First Chief Moderator
Staff member
OK if you unground the CPT, if there is a line to case fault, the case becomes energized and the fault won't clear.
I suspect its not a grounding issue but a mfg issue with their equipment. The next thing they may ask for is a ground rod at the machine.

And if you don't accept the machine is premise wiring, take a look at UL508 or NFPA 79 they cover your application.
 

don_resqcapt19

Moderator
Staff member
Location
Illinois
Occupation
retired electrician
Almost everything that is not a part of the machine itself is premises wiring. See Article 100. The control transfomer is a SDS and removing the grounding connection is not likely to make any difference in the operation of the equipment. You need to find the real cause of the problem.
 

travish

Member
Location
North Carolina
I would think the last paragraph uner the definition for premises wiring excludes the control cabinet from premises wiring

it is still early here, what does SDS stand for?
 

travish

Member
Location
North Carolina
NFPA 79 8.3 "control circuits shall be permitted to be grounded or ungrounded"

I don't see any reference to a voltage level that the control circuit should be less than.
 

wirenut1980

Senior Member
Location
Plainfield, IN
What are the symptoms you are experiencing that makes you think the cause is noise? Most of the time when I am troubleshooting control power related problems, the cause is voltage sags taking out a relay or PLC.

Does the machine shut down or display an error, does anything else happen at the same time?

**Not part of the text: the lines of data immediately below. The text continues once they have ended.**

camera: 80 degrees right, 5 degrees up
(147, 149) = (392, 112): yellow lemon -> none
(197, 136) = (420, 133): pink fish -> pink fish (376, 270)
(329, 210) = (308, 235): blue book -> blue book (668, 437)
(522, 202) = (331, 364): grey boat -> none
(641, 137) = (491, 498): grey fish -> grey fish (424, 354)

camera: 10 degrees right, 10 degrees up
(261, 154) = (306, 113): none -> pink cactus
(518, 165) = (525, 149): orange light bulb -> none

How often does it happen?

I would not unground the control power for the reason mentioned by Tom.
 

ptonsparky

Senior Member
Location
NE (9.06 miles @5.9 Degrees from Winged Horses)
Occupation
Electrical Contractor
For testing purposes, remove the bond. Just put it back when that solution fails to work out. Removing the bond is not going to cause current to flow from that machine to another or you. It is specific to that machine. An accidental or unintended fault of one of the secondary conductors just makes it a grounded system again. Realizing the fuses may now be in the grounded conductor.
 

travish

Member
Location
North Carolina
the symptom is the motion controller displays an error that says a "CPU watchdog failure has occured. This is generally a result of EMI". The fault happens very random. maybe a month or slightly longer between occurances. the last thing that I tried was disconnecting the DH485 communication from the Operator interface to the motion controller. The problem has not reoccured since but I did have 1 instance last week where we were running one length of cut, finished that order and started a new order (different lenght) and the controller was still cutting the old length. Had to go thru the length change process again and it started running correctly.

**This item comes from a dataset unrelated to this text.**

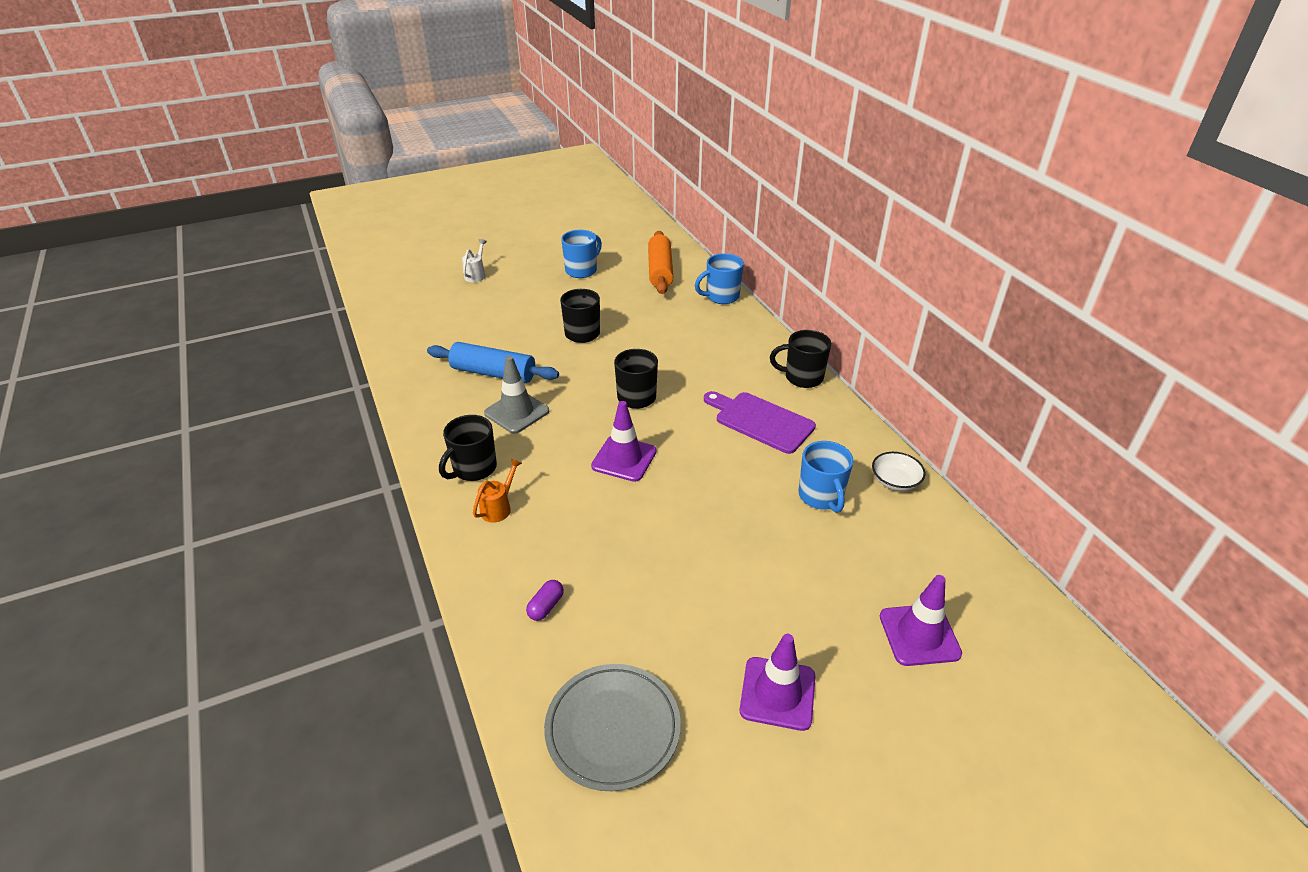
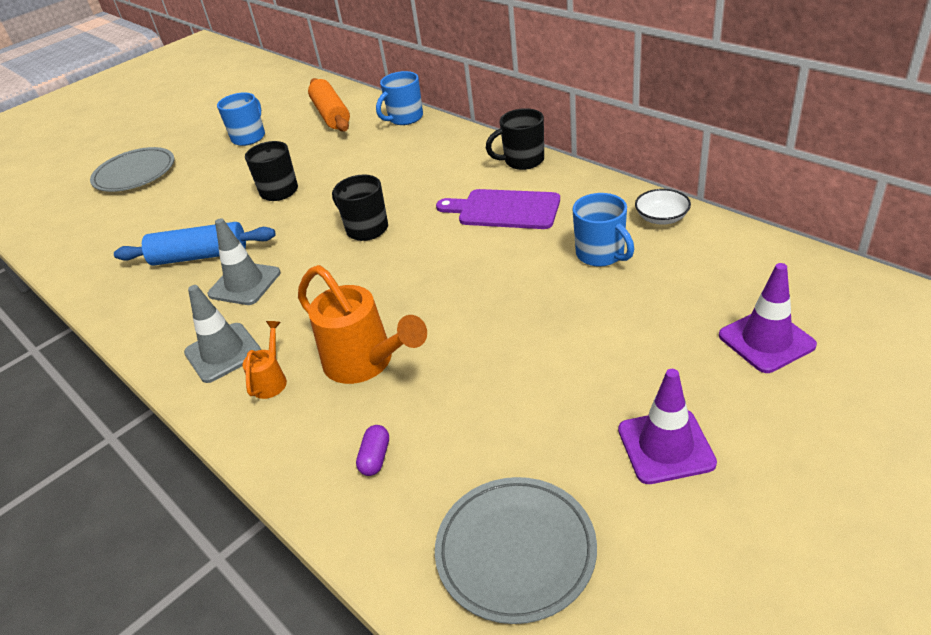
camera: 15 degrees left, 0 degrees up
(474, 468) = (223, 353): black mug -> grey traffic cone
(476, 275) = (135, 173): white watering can -> grey plate
(577, 521) = (365, 362): none -> orange watering can
(624, 459) = (384, 288): purple traffic cone -> none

I know this forum is not for fixing machine problems, Just wanted to make sure that I wasn't doing anything unsafe or a code violations by disconnecting the Ground.
 
IME with embedded systems (not specifically PLCs), watchdog timeouts are almost always caused by internal problems, and usually because of bad design (software can't handle the interrupt load or otherwise goes off in the weeds, hardware doesn't filter or debounce the inputs or stabilize the power, that sort of thing). It's possible that adding a filter to the control power might help, but otherwise any change is a usually a wild guess.
 

petersonra

Senior Member
Location
Northern illinois
Occupation
engineer
I doubt the suggested fix will solve your problem. This kind of thing is often suggested, along with adding RFI filters, and fixing "bad" grounds.

None of these things ever fixes anything.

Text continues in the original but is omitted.